A battle of the lobbying titans is taking place in the nation’s capital, where business interests and trial lawyers have squared off over class-action lawsuit reform.
The attorneys are billing it as David vs. Goliath II, with powerless consumers trying desperately to hang onto the only weapon they have to prevent the wrongs of greedy corporations.
The Class Action Fairness Act of 2003, however, won’t curb consumers’ ability to seek judicial remedies. What it will do is threaten a cash cow that’s been very, very good to trial lawyers. It’s an effort to reign in abuse by moving most class-actions from state courts to federal courts, where they’d be more likely to receive equal treatment.
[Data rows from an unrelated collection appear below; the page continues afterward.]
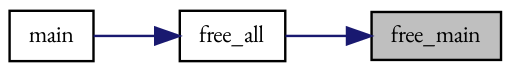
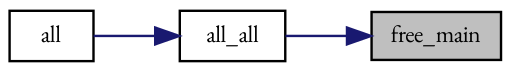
  digraph {
    fontname="EB Garamond"
    rankdir=RL
    node [color=black fillcolor=white fontname="EB Garamond" fontsize=10 shape=record style=filled]
    edge [color=midnightblue dir=back fontname="EB Garamond" fontsize=10 labelfontname=Helvetica labelfontsize=10 style=solid]
    n1 [fillcolor=grey75 fontcolor=black height=0.2 label=free_main width=0.4]
-   n2 [height=0.2 label=free_all width=0.4]
-   n3 [height=0.2 label=main width=0.4]
+   n2 [height=0.2 label=all_all width=0.4]
+   n3 [height=0.2 label=all width=0.4]
    n1 -> n2
    n2 -> n3
  }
It will also ban settlements in which amounts are so low that the plaintiff suffers a net loss.
Class-action suits are a useful tool when used properly — to streamline the legal process when many people have the same beef with a single entity, or to bring accountability to a corporation for widespread wrongdoing that wouldn’t amount to much for a single plaintiff.
The problem is that the system is being abused by attorneys who go shopping from state to state in search of a friendly venue to file claims that usually result in minimal restitution to consumers but millions in fees for the lawyers. It has become a form of judicial blackmail. The thousands of consumers who receive a discount coupon in a settlement can hardly be called big winners, but corporate defendants — and, by extension, consumers who end up paying higher prices because of big settlements — are clear losers.
Examples of abuse abound. A class-action settlement in Texas last year netted consumers who believed they were charged unfair late fees by Blockbuster, the video-rental chain, two free movie rentals. The lawyers pocketed more than $9 million in fees and expenses. In a California case against computer manufacturers accused of misrepresenting the screen size of computer monitors, some 40 million consumers received $13 rebates or $6 in cash while the lawyers got nearly $6 million.
The reform measure passed the House earlier this month, and is now in the Senate. Rep. Rick Larsen was the only Democratic member of the state delegation to support the bill. "I concluded that this is a narrow, achievable remedy that doesn’t blow a hole in our class-action system," Larsen said. That may not win campaign contributions from trial lawyers, but it’s a moderate, sensible decision that senators should follow.